## TO-DO ITEM
The data that follows should be copied out exactly.
***
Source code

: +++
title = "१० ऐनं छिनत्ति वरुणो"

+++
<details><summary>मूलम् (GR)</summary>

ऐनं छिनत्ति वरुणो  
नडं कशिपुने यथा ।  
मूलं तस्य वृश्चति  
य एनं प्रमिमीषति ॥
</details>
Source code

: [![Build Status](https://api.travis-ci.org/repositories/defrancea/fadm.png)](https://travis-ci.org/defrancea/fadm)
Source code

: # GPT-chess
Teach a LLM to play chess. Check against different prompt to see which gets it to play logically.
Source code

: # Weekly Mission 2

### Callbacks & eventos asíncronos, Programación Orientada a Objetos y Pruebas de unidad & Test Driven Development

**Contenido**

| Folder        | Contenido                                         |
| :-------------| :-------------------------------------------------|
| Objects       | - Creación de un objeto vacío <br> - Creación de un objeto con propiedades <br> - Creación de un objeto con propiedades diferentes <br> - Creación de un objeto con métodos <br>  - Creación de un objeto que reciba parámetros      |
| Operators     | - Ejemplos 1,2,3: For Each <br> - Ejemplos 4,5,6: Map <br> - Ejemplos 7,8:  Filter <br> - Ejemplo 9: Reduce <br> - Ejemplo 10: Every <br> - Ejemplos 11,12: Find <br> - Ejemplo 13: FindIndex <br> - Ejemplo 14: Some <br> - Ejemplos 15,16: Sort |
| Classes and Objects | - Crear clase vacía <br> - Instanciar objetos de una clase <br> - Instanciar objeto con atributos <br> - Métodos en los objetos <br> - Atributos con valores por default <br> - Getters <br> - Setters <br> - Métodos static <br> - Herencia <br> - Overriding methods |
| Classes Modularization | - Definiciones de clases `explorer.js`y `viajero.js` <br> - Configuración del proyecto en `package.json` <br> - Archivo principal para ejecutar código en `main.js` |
***
## SOLUTION TO THE EXERCISE
Source code

: +++
title = "१० ऐनं छिनत्ति वरुणो"

+++
<details><summary>मूलम् (GR)</summary>

ऐनं छिनत्ति वरुणो  
नडं कशिपुने यथा ।  
मूलं तस्य वृश्चति  
य एनं प्रमिमीषति ॥
</details>
Source code

: [![Build Status](https://api.travis-ci.org/repositories/defrancea/fadm.png)](https://travis-ci.org/defrancea/fadm)
Source code

: # GPT-chess
Teach a LLM to play chess. Check against different prompt to see which gets it to play logically.
Source code

: # Weekly Mission 2

### Callbacks & eventos asíncronos, Programación Orientada a Objetos y Pruebas de unidad & Test Driven Development

**Contenido**

| Folder        | Contenido                                         |
| :-------------| :-------------------------------------------------|
| Objects       | - Creación de un objeto vacío <br> - Creación de un objeto con propiedades <br> - Creación de un objeto con propiedades diferentes <br> - Creación de un objeto con métodos <br>  - Creación de un objeto que reciba parámetros      |
| Operators     | - Ejemplos 1,2,3: For Each <br> - Ejemplos 4,5,6: Map <br> - Ejemplos 7,8:  Filter <br> - Ejemplo 9: Reduce <br> - Ejemplo 10: Every <br> - Ejemplos 11,12: Find <br> - Ejemplo 13: FindIndex <br> - Ejemplo 14: Some <br> - Ejemplos 15,16: Sort |
| Classes and Objects | - Crear clase vacía <br> - Instanciar objetos de una clase <br> - Instanciar objeto con atributos <br> - Métodos en los objetos <br> - Atributos con valores por default <br> - Getters <br> - Setters <br> - Métodos static <br> - Herencia <br> - Overriding methods |
| Classes Modularization | - Definiciones de clases `explorer.js`y `viajero.js` <br> - Configuración del proyecto en `package.json` <br> - Archivo principal para ejecutar código en `main.js` |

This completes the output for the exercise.